Previous guidelines suggested raising threshold glucose levels and treatment goal levels for infants after the transitional period, defined as the first 48 hours and, more recently, as 3 days post-birth [ 19 ] [ 20 ]. Much of the evidence to recommend higher target levels is based on follow-up studies of children with hyperinsulinism, a major cause of persistent hypoglycemia. The aim of this guideline is to improve the standard of, and to reduce regional variation in, the care of women with CKD in the UK who are pregnant, planning a pregnancy or post-partum.

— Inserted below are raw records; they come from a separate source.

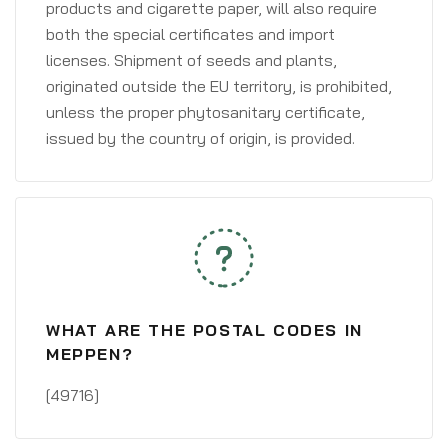
products and cigarette paper, will also require
both the special certificates and import
licenses. Shipment of seeds and plants,
originated outside the EU territory, is prohibited,
unless the proper phytosanitary certificate,
issued by the country of origin, is provided.
WHAT ARE THE POSTAL CODES IN
MEPPEN?
[49716]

Download results. Next page. Source Filter Source options. Filter by Date Filter results by date: From Enter date in the format yyyy-mm-dd. To Enter date in the format yyyy-mm-dd. Accredited Accredited. Add this result to my export selection. Source: Specialist Pharmacy Service Add filter. Type: Prescribing and Technical Information Add filter. Type: Systematic Reviews Add filter. Source: Canadian Paediatric Society Add filter. Type: Guidance Add filter. Conclusion: Hypotension is more common after maternal labetalol exposure, regardless of the dosage and route of administration.

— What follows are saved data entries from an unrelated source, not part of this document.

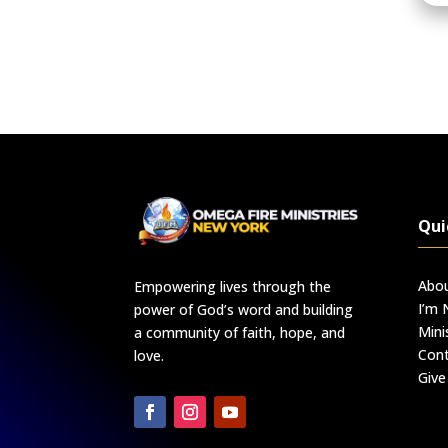
Qui
Abo
Empowering lives through the
I’m
power of God’s word and building
Mini
a community of faith, hope, and
Cont
love.
Give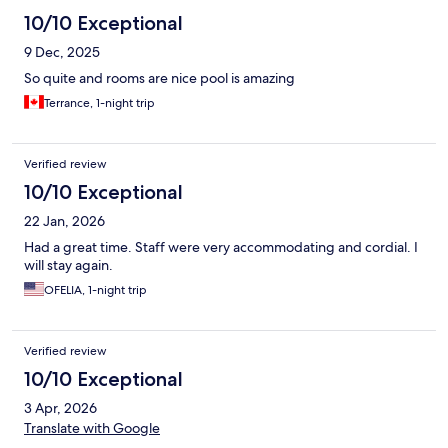
10/10 Exceptional
9 Dec, 2025
So quite and rooms are nice pool is amazing
Terrance, 1-night trip
Verified review
10/10 Exceptional
22 Jan, 2026
Had a great time. Staff were very accommodating and cordial. I
will stay again.
OFELIA, 1-night trip
Verified review
10/10 Exceptional
3 Apr, 2026
Translate with Google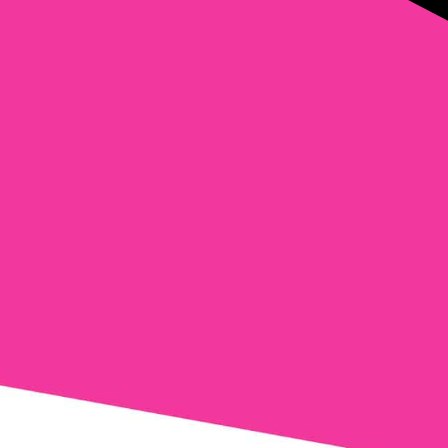
mail
*
Phone
Comments
Consent
Yes, email me about updates, special
events, and promotions from Formula
Wellness! I can always unsubscribe.
Yes, text me about updates special
events and promotions from Formula
Wellness on mobile phone number. I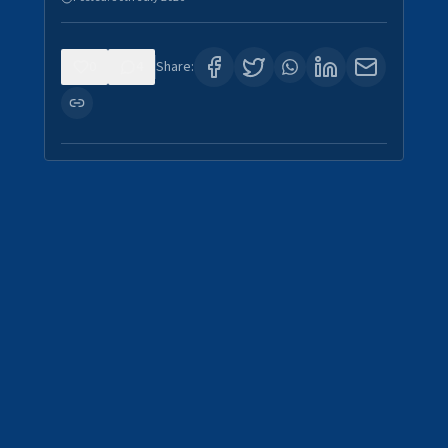
0
4
Share:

The need for intubation and the presence of a PDA also play a role. Hypoglycemia is a very common finding in this population and is merely related to prematurity and independent of labetalol exposure as was the incidental occurrence of bradycardia.
These findings on the neonatal side effects of maternal labetalol treatment in preeclampsia underline the importance of frequent blood glucose and blood pressure measurements in the first days of life, especially in intubated preterm infants with a PDA. Abstract Objective: Labetalol is often used in severe preeclampsia PE.